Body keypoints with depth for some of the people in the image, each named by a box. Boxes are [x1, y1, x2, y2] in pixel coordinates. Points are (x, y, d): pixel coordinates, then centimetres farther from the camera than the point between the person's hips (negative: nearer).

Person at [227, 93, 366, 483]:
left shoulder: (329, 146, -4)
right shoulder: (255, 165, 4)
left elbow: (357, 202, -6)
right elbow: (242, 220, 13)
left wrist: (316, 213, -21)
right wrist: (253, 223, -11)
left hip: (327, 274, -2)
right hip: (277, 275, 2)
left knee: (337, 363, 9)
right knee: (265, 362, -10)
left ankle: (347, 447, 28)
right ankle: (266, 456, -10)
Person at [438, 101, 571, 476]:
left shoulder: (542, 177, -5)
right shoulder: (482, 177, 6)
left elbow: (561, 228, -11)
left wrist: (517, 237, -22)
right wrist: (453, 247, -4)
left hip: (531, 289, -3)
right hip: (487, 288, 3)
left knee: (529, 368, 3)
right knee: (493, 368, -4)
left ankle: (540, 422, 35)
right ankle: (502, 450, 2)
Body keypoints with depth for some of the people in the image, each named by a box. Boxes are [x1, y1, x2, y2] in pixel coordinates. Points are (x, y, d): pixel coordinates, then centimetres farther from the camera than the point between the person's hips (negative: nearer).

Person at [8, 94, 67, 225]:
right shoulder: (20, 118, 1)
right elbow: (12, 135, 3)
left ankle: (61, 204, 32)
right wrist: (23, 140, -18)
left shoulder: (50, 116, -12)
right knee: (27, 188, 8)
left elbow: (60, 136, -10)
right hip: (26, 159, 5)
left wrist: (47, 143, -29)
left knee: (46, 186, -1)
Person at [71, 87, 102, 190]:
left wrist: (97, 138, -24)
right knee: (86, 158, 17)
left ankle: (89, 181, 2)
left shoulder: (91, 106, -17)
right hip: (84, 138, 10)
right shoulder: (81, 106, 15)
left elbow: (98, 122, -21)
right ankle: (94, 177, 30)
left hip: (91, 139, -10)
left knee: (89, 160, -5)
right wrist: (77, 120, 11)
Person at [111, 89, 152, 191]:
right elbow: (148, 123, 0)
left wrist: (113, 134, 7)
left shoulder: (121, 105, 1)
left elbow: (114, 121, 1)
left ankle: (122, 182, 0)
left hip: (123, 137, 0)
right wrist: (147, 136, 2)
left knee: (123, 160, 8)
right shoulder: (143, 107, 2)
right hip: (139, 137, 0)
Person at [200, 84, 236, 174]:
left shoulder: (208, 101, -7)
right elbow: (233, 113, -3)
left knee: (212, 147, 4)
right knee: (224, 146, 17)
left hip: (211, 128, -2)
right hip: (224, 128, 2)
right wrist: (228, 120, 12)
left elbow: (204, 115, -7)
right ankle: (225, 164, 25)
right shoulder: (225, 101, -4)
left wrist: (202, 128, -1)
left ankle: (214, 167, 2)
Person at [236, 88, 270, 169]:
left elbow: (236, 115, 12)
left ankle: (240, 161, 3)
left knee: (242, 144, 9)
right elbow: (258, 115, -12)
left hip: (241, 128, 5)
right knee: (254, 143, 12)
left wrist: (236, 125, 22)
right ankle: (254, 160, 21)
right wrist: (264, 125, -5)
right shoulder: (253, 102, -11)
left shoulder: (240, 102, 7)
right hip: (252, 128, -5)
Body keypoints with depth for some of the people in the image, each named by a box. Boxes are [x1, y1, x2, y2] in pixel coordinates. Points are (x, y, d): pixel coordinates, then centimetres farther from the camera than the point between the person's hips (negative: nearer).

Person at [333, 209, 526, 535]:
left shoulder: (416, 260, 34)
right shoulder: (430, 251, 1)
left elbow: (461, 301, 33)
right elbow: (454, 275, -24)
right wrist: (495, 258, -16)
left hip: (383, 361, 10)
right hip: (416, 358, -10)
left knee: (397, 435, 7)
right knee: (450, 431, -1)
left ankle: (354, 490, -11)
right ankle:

┄┄┄┄┄┄┄┄┄┄

Directions for this task:
Rewrite the lines starting with the line that contains "right ankle: (502, 450, 2)" and going on through the line that contains "right ankle: (225, 164, 25)", both included. Multiply every number in the keypoint values (x, y and depth) by 0.45 and round to whole numbers, halves up, leaving all other lines and the box numbers unchanged.

Task response:
right ankle: (226, 203, 1)
Body keypoints with depth for some of the people in the image, each named by a box. Boxes are [x1, y1, x2, y2] in pixel coordinates. Points are (x, y, d): pixel coordinates, then centimetres farther from the camera than the point between the person's hips (negative: nearer).

Person at [8, 94, 67, 225]:
right shoulder: (9, 53, 0)
right elbow: (5, 61, 1)
left ankle: (27, 92, 14)
right wrist: (10, 63, -8)
left shoulder: (23, 52, -5)
right knee: (12, 85, 4)
left elbow: (27, 61, -5)
right hip: (12, 72, 2)
left wrist: (21, 64, -13)
left knee: (21, 84, 0)
Person at [71, 87, 102, 190]:
left wrist: (44, 62, -11)
right knee: (39, 71, 8)
left ankle: (40, 81, 1)
left shoulder: (41, 48, -8)
right hip: (38, 62, 5)
right shoulder: (36, 48, 7)
left elbow: (44, 55, -9)
right ankle: (42, 80, 14)
left hip: (41, 63, -5)
left knee: (40, 72, -2)
right wrist: (35, 54, 5)
Person at [111, 89, 152, 191]:
right elbow: (67, 55, 0)
left wrist: (51, 60, 3)
left shoulder: (54, 47, 0)
left elbow: (51, 54, 0)
left ankle: (55, 82, 0)
left hip: (55, 62, 0)
right wrist: (66, 61, 1)
left knee: (55, 72, 4)
right shoulder: (64, 48, 1)
right hip: (63, 62, 0)
Person at [200, 84, 236, 174]:
left shoulder: (94, 45, -3)
right elbow: (105, 51, -1)
left knee: (95, 66, 2)
right knee: (101, 66, 8)
left hip: (95, 58, -1)
right hip: (101, 58, 1)
right wrist: (103, 54, 5)
left elbow: (92, 52, -3)
right ankle: (101, 74, 11)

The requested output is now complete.